TRATADO DO DESÂNIMO NAS VIAS DA PIEDADE
Obra póstuma do Padre J. Michel - 1952
AS NOSSAS INFIDELIDADES REITERADAS NÃO DEVEM
FAZER-NOS PERDER A CONFIANÇA EM DEUS. SÓ A PERDEMOS POR TERMOS FALTA DE FÉ.
Deus, pai terno de todas as Suas criaturas,
empregou todos os meios para tranquilizá-las contra esses temores excessivos
que as afastam d’Ele. Receando que, compenetrado da sua ingratidão, espantado
com as suas infidelidades reiteradas, depois de tantas vezes lhes haver obtido
o perdão, o homem perdesse toda a esperança e não mais ousasse dirigir-se a Ele
para sair do abismo em que seria precipitado, não somente Ele lhe assegura que
os que esperam n’Ele não serão confundidos (Sl 21, 6), mas lhe declara de
maneira bem precisa a Sua vontade misericordiosa sobre este ponto importante:
impõe-lhe como preceito esperar n’Ele.
Este preceito, só podemos cumpri-lo utilmente pela Sua
graça. Poderia Deus ter estabelecido esse preceito se não tivesse querido
ajudar-nos? E, se o estabeleceu, pode não ficar sensibilizado com a nossa
obediência, quando O invocamos na sinceridade do nosso coração? Pode abandonar-nos,
quando cumprimos aquilo que Ele nos prescreveu para obtermos o Seu socorro?

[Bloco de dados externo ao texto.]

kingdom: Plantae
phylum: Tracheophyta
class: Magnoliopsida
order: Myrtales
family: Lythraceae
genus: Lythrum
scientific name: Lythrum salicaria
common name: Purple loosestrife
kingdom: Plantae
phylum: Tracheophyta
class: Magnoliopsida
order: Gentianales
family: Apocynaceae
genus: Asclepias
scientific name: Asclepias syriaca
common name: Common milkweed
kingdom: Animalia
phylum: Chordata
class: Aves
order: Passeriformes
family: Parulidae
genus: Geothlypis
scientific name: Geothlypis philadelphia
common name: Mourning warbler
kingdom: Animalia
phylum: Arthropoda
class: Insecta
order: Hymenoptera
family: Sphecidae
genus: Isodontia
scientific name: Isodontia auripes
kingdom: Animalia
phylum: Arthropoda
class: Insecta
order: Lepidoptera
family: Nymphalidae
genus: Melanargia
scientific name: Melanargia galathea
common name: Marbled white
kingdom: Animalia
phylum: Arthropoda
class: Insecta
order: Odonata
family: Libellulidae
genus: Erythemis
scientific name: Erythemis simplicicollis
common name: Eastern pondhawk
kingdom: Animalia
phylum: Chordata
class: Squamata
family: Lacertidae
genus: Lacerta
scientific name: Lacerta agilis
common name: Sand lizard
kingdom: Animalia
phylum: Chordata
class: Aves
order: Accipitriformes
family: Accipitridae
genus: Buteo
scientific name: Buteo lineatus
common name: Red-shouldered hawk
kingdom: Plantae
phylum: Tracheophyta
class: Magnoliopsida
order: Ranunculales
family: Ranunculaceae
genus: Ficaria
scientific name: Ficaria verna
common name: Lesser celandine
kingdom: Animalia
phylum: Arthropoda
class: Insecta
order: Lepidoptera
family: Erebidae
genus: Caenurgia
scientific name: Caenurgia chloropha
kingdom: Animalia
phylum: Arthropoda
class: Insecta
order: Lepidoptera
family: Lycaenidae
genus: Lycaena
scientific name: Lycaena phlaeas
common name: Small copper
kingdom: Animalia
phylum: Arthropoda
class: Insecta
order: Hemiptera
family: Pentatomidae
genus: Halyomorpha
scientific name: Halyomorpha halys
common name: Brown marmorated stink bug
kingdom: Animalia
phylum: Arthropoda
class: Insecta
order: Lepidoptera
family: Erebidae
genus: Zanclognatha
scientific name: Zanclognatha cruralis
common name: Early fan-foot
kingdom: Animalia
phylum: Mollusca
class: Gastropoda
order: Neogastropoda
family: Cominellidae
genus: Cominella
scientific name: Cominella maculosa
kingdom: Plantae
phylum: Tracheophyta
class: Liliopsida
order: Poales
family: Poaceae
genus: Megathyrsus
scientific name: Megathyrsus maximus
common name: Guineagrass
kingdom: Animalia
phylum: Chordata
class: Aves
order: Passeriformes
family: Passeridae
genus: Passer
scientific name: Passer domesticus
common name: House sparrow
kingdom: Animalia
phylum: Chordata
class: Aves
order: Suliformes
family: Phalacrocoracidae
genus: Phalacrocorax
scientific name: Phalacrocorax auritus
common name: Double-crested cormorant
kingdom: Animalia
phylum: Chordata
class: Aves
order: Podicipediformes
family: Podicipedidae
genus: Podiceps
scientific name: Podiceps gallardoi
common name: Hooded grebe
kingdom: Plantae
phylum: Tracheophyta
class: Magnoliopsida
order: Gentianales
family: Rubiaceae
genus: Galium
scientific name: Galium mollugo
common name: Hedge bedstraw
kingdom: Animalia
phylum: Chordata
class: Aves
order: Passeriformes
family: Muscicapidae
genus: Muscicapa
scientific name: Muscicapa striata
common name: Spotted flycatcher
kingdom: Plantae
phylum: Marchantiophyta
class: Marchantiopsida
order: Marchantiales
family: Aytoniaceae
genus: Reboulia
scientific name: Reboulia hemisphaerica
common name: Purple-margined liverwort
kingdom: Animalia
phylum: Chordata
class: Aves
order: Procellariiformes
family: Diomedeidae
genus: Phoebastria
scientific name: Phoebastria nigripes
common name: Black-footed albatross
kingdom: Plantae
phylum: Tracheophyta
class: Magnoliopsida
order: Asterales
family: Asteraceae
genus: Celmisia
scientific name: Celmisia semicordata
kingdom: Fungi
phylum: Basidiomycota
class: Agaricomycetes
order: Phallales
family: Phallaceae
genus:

Não; Deus não falta à Sua palavra. Se sucumbimos, é que a nossa confiança se
enfraquece, é que temos falta de Fé.
Quereis uma prova e um exemplo disto?
fornecer-vo-los-á o Evangelho. Fiado na palavra de Jesus Cristo, Pedro, cheio
de confiança, anda sobre as águas. O vento vem a soprar, a confiança do
Apóstolo diminui: ele teme, começa a afundar. Excitando o temor, o perigo
reanima a confiança: Pedro recorre ao Seu divino Mestre, que lhe estende a
mão para impedi-lo de perecer. Para nos instruir, Jesus não quis deixar Seu
Apóstolo ignorar a causa do perigo que este havia corrido. Exprobrou-lhe a sua
falta de confiança: Homem de pouca fé, diz-lhe Ele, por que duvidaste?
Imagem natural, esta, do que sobejas vezes acontece
a uma alma cristã. Enquanto tudo está em paz no seu coração, ela anda com
confiança para ir a Jesus Cristo, conforme Ele a chama. Mas acaso o vento da
tentação vem a elevar-se? acaso as dificuldades da virtude fazem-se sentir?
então ela se perturba, esquece-se de que anda fundada na palavra de Jesus
Cristo, começa a temer; hesita na sua confiança, que se enfraquece sempre mais
por essa infidelidade: e ela começa a afundar; e, se a volta da confiança não
lhe atrai um pronto socorro, ela sucumbe.
S. Pedro estava perdido, se não houvesse chamado
Jesus para salvá-lo; e esse bom Mestre não lhe faltou. Se uma alma cristã,
depois de imitar a fraqueza desse Apóstolo, em vez de perder um tempo precioso
em se assustar, em se lamentar, invocasse como ele o seu Salvador, logo
experimentaria a proteção d’Ele; evitaria tantas quedas, tantas inquietações
que a sua pouca confiança lhe ocasiona. Mas, neste caso, só deve ela queixar-se
de si mesma, se não aproveita o socorro que está sempre pronto, que lhe é
sempre oferecido. Ela conhece o perigo, sabe o meio de se subtrair a ele: é
realmente culpa sua se não segue essa luz.